*** Opening RECORD EXCERPTS ***

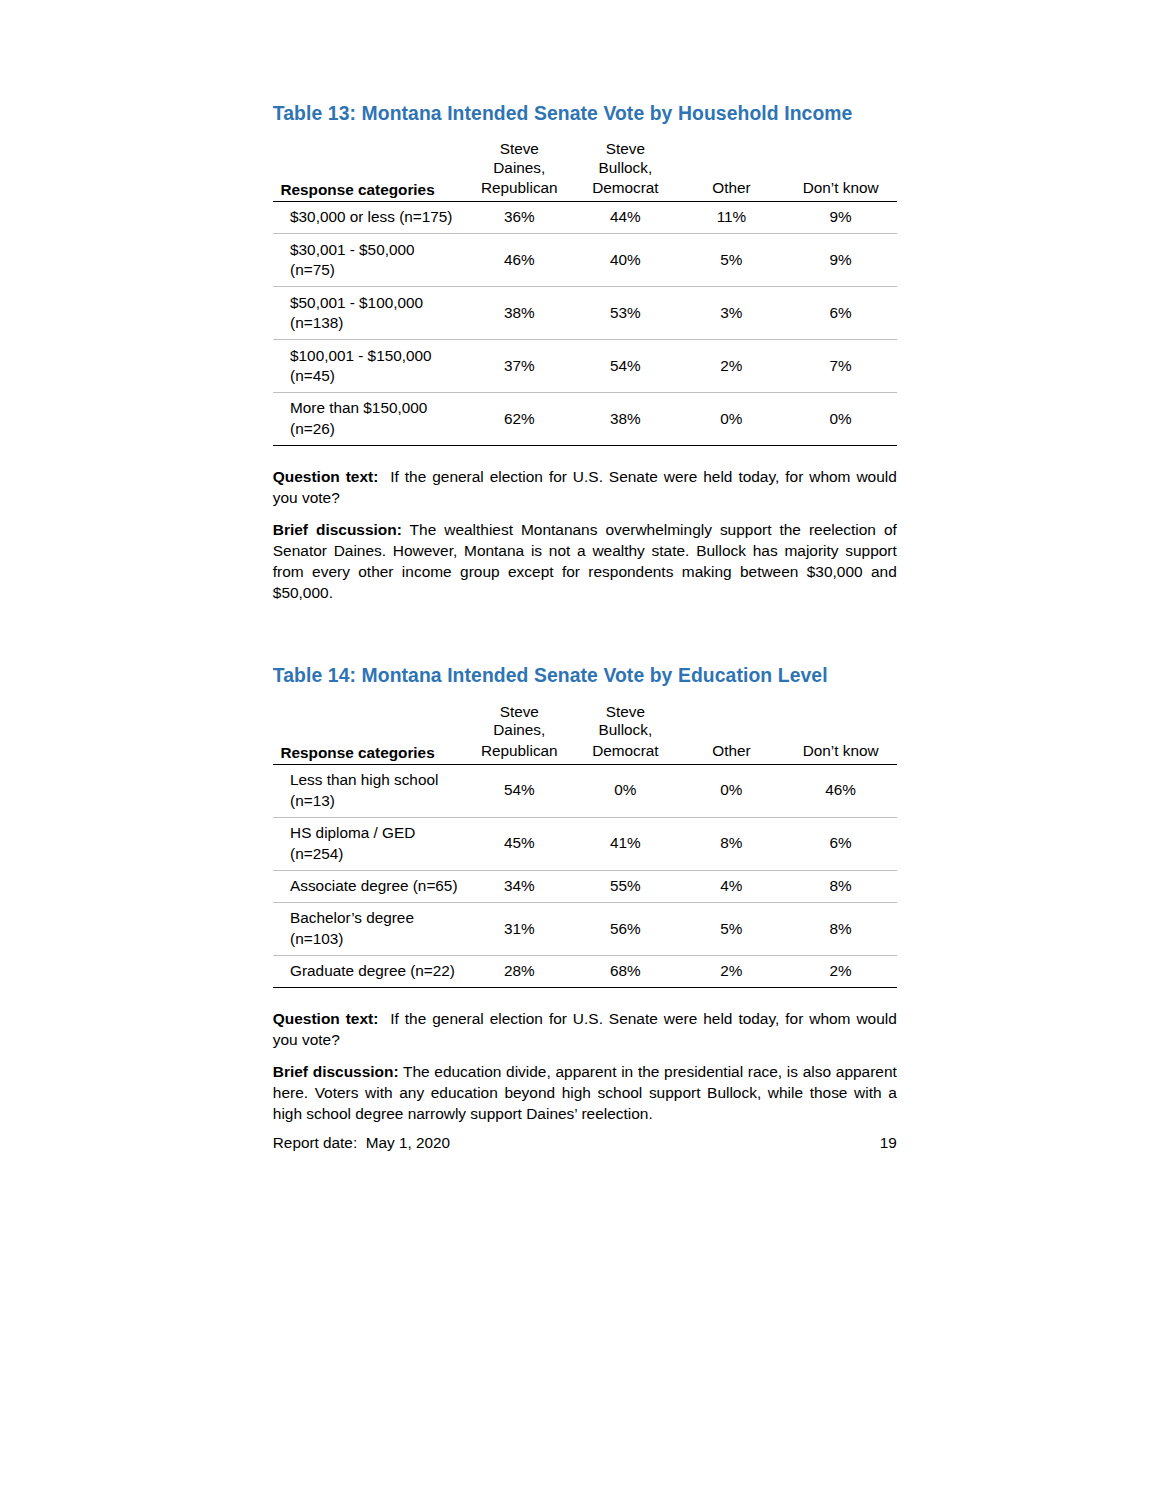Table 13: Montana Intended Senate Vote by Household Income
| Response categories | Steve Daines, | Steve Bullock, | | |
| --- | --- | --- | --- | --- |
| Republican | Democrat | Other | Don’t know |
| $30,000 or less (n=175) | 36% | 44% | 11% | 9% |
| $30,001 - $50,000 (n=75) | 46% | 40% | 5% | 9% |
| $50,001 - $100,000 (n=138) | 38% | 53% | 3% | 6% |
| $100,001 - $150,000 (n=45) | 37% | 54% | 2% | 7% |
| More than $150,000 (n=26) | 62% | 38% | 0% | 0% |
Question text: If the general election for U.S. Senate were held today, for whom would you vote?
Brief discussion: The wealthiest Montanans overwhelmingly support the reelection of Senator Daines. However, Montana is not a wealthy state. Bullock has majority support from every other income group except for respondents making between $30,000 and $50,000.
Table 14: Montana Intended Senate Vote by Education Level
| Response categories | Steve Daines, | Steve Bullock, | | |
| --- | --- | --- | --- | --- |
| Republican | Democrat | Other | Don’t know |
| Less than high school (n=13) | 54% | 0% | 0% | 46% |
| HS diploma / GED (n=254) | 45% | 41% | 8% | 6% |
| Associate degree (n=65) | 34% | 55% | 4% | 8% |
| Bachelor’s degree (n=103) | 31% | 56% | 5% | 8% |
| Graduate degree (n=22) | 28% | 68% | 2% | 2% |
Question text: If the general election for U.S. Senate were held today, for whom would you vote?
Brief discussion: The education divide, apparent in the presidential race, is also apparent here. Voters with any education beyond high school support Bullock, while those with a high school degree narrowly support Daines’ reelection.
Report date: May 1, 2020 19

*** Closing RECORD EXCERPTS ***

TASK GOAL
Return exactly the line that contains "Brief discussion: The education" and every line after it, through the last line of the records.

SOLUTION
Brief discussion: The education divide, apparent in the presidential race, is also apparent here. Voters with any education beyond high school support Bullock, while those with a high school degree narrowly support Daines’ reelection.
Report date: May 1, 2020 19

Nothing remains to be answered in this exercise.